# Should we let him fly outside a bit?



## ClaireinTX (Sep 1, 2009)

Hi,
I'm wondering about the pros and cons of letting our pet pigeon Rocky have a bit of free time outside occasionally.

For background, here's the link to a (far-too-lengthy) update I posted recently about our adventures with him. Rocky the Wonderpigeon

The short version is that he's a rescued feral who has lived with us in an indoor cage for two years. He was found being mistreated by some kids in a park and, after some TLC, shipped from his rescuer in California to us in Texas. He's an only bird and seems very bonded to my son and to me. However, he will fly to pretty much anyone who comes to visit. My theory is that he was a hand-raised baby who was released w/out being socialized. He was about four months old when we got him.

He loves to fly and gets free time in the house every evening. He also has an outdoor flight pen that he hangs out in a few times/week, but he never flies around much there. I'd love to be able to let him take a spin around the back yard, but I don't want to risk his safety. 

I've read here about people whose feral pigeons get to spend time out like that, but I think those may have been born at the home where they now live. Would anyone like to weigh in?

Thanks,
Claire in Texas


----------



## Libis (Oct 8, 2010)

I think it's safer in the pen or in the house. A lone pigeon is a dinner invite for a hawk.


----------



## ClaireinTX (Sep 1, 2009)

When we build an outside home for him, we'd like to get more birds.

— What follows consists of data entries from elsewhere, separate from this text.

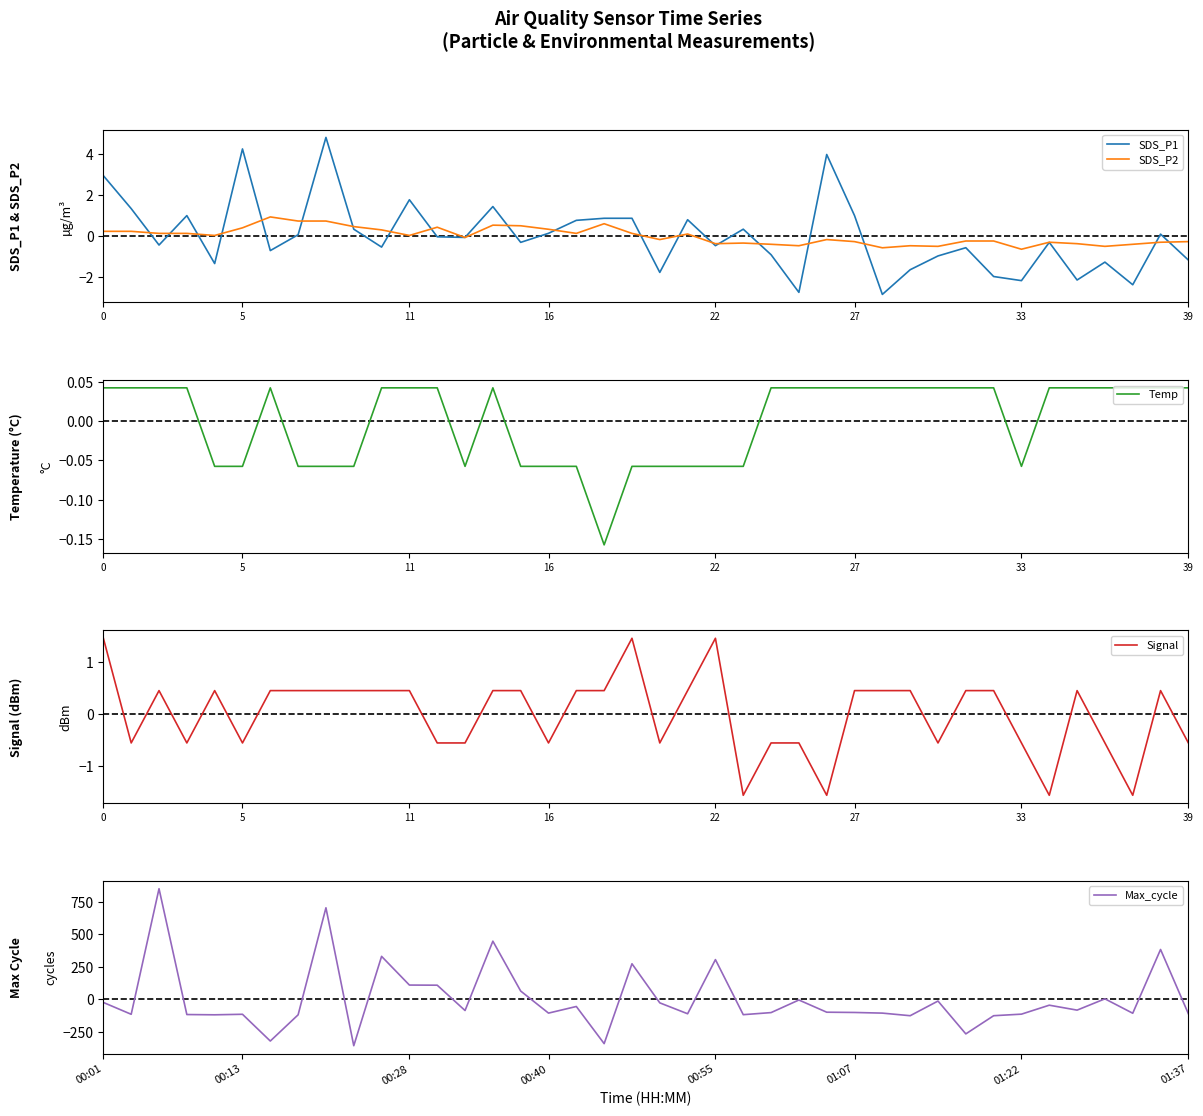

Reading right to left, list all the values displayed in this chart.

SDS_P1: -1.2	0.1	-2.4	-1.3	-2.1	-0.3	-2.2	-2.0	-0.6	-1.0	-1.6	-2.8	1.0	4.0	-2.7	-0.9	0.3	-0.5	0.8	-1.8	0.9	0.9	0.8	0.1	-0.3	1.4	-0.1	-0.0	1.8	-0.5	0.3	4.8	0.1	-0.7	4.2	-1.3	1.0	-0.4	1.3	2.9
SDS_P2: -0.3	-0.3	-0.4	-0.5	-0.4	-0.3	-0.6	-0.2	-0.2	-0.5	-0.5	-0.6	-0.3	-0.2	-0.5	-0.4	-0.3	-0.4	0.1	-0.2	0.1	0.6	0.1	0.3	0.5	0.5	-0.1	0.4	0.0	0.3	0.5	0.7	0.7	0.9	0.4	0.0	0.1	0.1	0.2	0.2
Temp: 0.0	0.0	0.0	0.0	0.0	0.0	-0.1	0.0	0.0	0.0	0.0	0.0	0.0	0.0	0.0	0.0	-0.1	-0.1	-0.1	-0.1	-0.1	-0.2	-0.1	-0.1	-0.1	0.0	-0.1	0.0	0.0	0.0	-0.1	-0.1	-0.1	0.0	-0.1	-0.1	0.0	0.0	0.0	0.0
Signal: -0.5	0.5	-1.5	-0.5	0.5	-1.5	-0.5	0.5	0.5	-0.5	0.5	0.5	0.5	-1.5	-0.5	-0.5	-1.5	1.5	0.5	-0.5	1.5	0.5	0.5	-0.5	0.5	0.5	-0.5	-0.5	0.5	0.5	0.5	0.5	0.5	0.5	-0.5	0.5	-0.5	0.5	-0.5	1.5
Max_cycle: -112.3	382.7	-108.3	2.7	-84.3	-46.3	-115.3	-127.3	-267.3	-14.3	-127.3	-107.3	-102.3	-100.3	-6.3	-103.3	-119.3	304.7	-112.3	-28.3	272.7	-342.3	-56.3	-107.3	62.7	446.7	-87.3	107.7	108.7	329.7	-358.3	703.7	-120.3	-322.3	-116.3	-120.3	-118.3	850.7	-116.3	-25.3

Well, I'd like to just get him a mate, but my son has a more elaborate plan. 

My son want to get him another rescue for a mate and then let them have one set of babies. His plan is to next find rescue mates for the two offspring for a total of six birds. He thinks this would be a nice-sized group and they'd possibly be able to fly free occasionally. 

I think we don't have enough information or experience to know if this could work, so am taking it one step at a time. As it stands, we probably won't even transition Rocky to an outside loft until next spring. 

What would be a safe number of birds to allow to fly? Is six still too small a group? In my son's scenario, only two of them would be born here.


----------



## Libis (Oct 8, 2010)

ClaireinTX said:


> When we build an outside home for him, we'd like to get more birds. Well, I'd like to just get him a mate, but my son has a more elaborate plan.
> 
> My son want to get him another rescue for a mate and then let them have one set of babies. His plan is to next find rescue mates for the two offspring for a total of six birds. He thinks this would be a nice-sized group and they'd possibly be able to fly free occasionally.
> 
> ...


The other trick here will be making sure that all the birds are re-homed to your house. This can be done (though it is very difficult if you get homers/racers), and there should be information on it on the site. The easiest way is to keep your breeder birds as "prisoners" on one side of the loft where they have access to an enclosed aviary and to only free fly birds who are born in your loft. 

I'm not sure about the number required for just flying around the house. Are there as many hawks in Texas as there are in NE? (We see about 2 hawks 1 owl and 1 falcon regularly within about a 3 block radius.) I think part of it would really have to do with the number of predators. There are lots of members here from Texas, so they would be the best to ask.


----------